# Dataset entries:
((

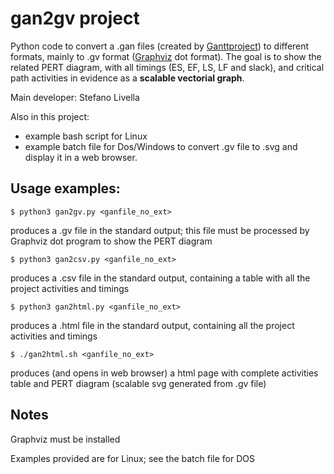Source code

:﻿# gan2gv project
Python code to convert a .gan files (created by [Ganttproject](https://www.ganttproject.biz/))
to different formats, mainly to .gv format ([Graphviz](https://graphviz.org/) dot format).
The goal is to show the related PERT diagram, with all timings
(ES, EF, LS, LF and slack), and critical path activities in evidence
as a **scalable vectorial graph**.

Main developer: Stefano Livella

Also in this project: 
- example bash script for Linux
- example batch file for Dos/Windows
to convert .gv file to .svg and display it in a web browser.

## Usage examples:

`$ python3 gan2gv.py <ganfile_no_ext>`

produces a .gv file in the standard output; this file must be
processed by Graphviz dot program to show the PERT diagram

`$ python3 gan2csv.py <ganfile_no_ext>`

produces a .csv file in the standard output, containing a table with
all the project activities and timings

`$ python3 gan2html.py <ganfile_no_ext>`

produces a .html file in the standard output, containing all the project
activities and timings

`$ ./gan2html.sh <ganfile_no_ext>`

produces (and opens in web browser) a html page with complete activities table
and PERT diagram (scalable svg generated from .gv file)

## Notes
Graphviz must be installed

Examples provided are for Linux; see the batch file for DOS
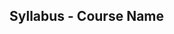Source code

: ## Syllabus - Course Name

<!--
***Programming Language ‘C’ and programming***: Basic Syntax and Semantics, Variables, Types, Expressions, Assignment statements, Conditional and Iterative Control Structures, Simple I/O, Functions and parameter passing, Strings and string processing, Pointers and References, Structures, Recursion. 

***Algorithm development***: Techniques of problem solving, Stepwise Refinement, Simple numerical examples, algorithms for searching and sorting, merging order lists. 

_Examples_ taken from such areas as business applications involving data manipulation, and simulation involving games, Basic shell programming, Essential systems administration with shell scripting and elementary Python,Make files and automated builds.
-->
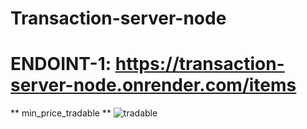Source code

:# Transaction-server-node

# ENDOINT-1: https://transaction-server-node.onrender.com/items
** min_price_tradable **
![tradable](https://github.com/DavlatbekRabbimov/Transaction-server-node/assets/110993036/1f7d55ce-c0d8-4866-abd3-3788398971b1)
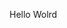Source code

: Hello Wolrd






















































































































































































































































































































































































































































































































































































































































































































































































































































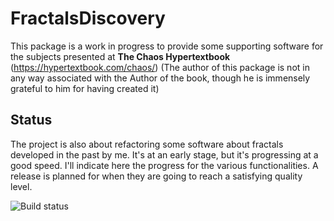 # FractalsDiscovery
This package is a work in progress to provide some supporting software for the subjects presented at
<b>The Chaos Hypertextbook</b> (https://hypertextbook.com/chaos/) 
(The author of this package is not in any way associated with the Author of the book, though he is 
immensely grateful to him for having created it)
## Status
The project is also about refactoring some software about fractals developed in the past by me.
It's at an early stage, but it's progressing at a good speed.
I'll indicate here the progress for the various functionalities.
A release is planned for when they are going to reach a satisfying quality level.

![Build status](https://github.com/marcomas2000/FractalsDiscovery/actions/workflows/build.yml/badge.svg)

))

# WHAT YOU HAVE TO DO:
Exact copies of the line with "<b>The Chaos Hypertextbook</b>" and of every later line in the entries make up the whole answer.

# ANSWER TO THIS EXERCISE:
<b>The Chaos Hypertextbook</b> (https://hypertextbook.com/chaos/) 
(The author of this package is not in any way associated with the Author of the book, though he is 
immensely grateful to him for having created it)
## Status
The project is also about refactoring some software about fractals developed in the past by me.
It's at an early stage, but it's progressing at a good speed.
I'll indicate here the progress for the various functionalities.
A release is planned for when they are going to reach a satisfying quality level.

![Build status](https://github.com/marcomas2000/FractalsDiscovery/actions/workflows/build.yml/badge.svg)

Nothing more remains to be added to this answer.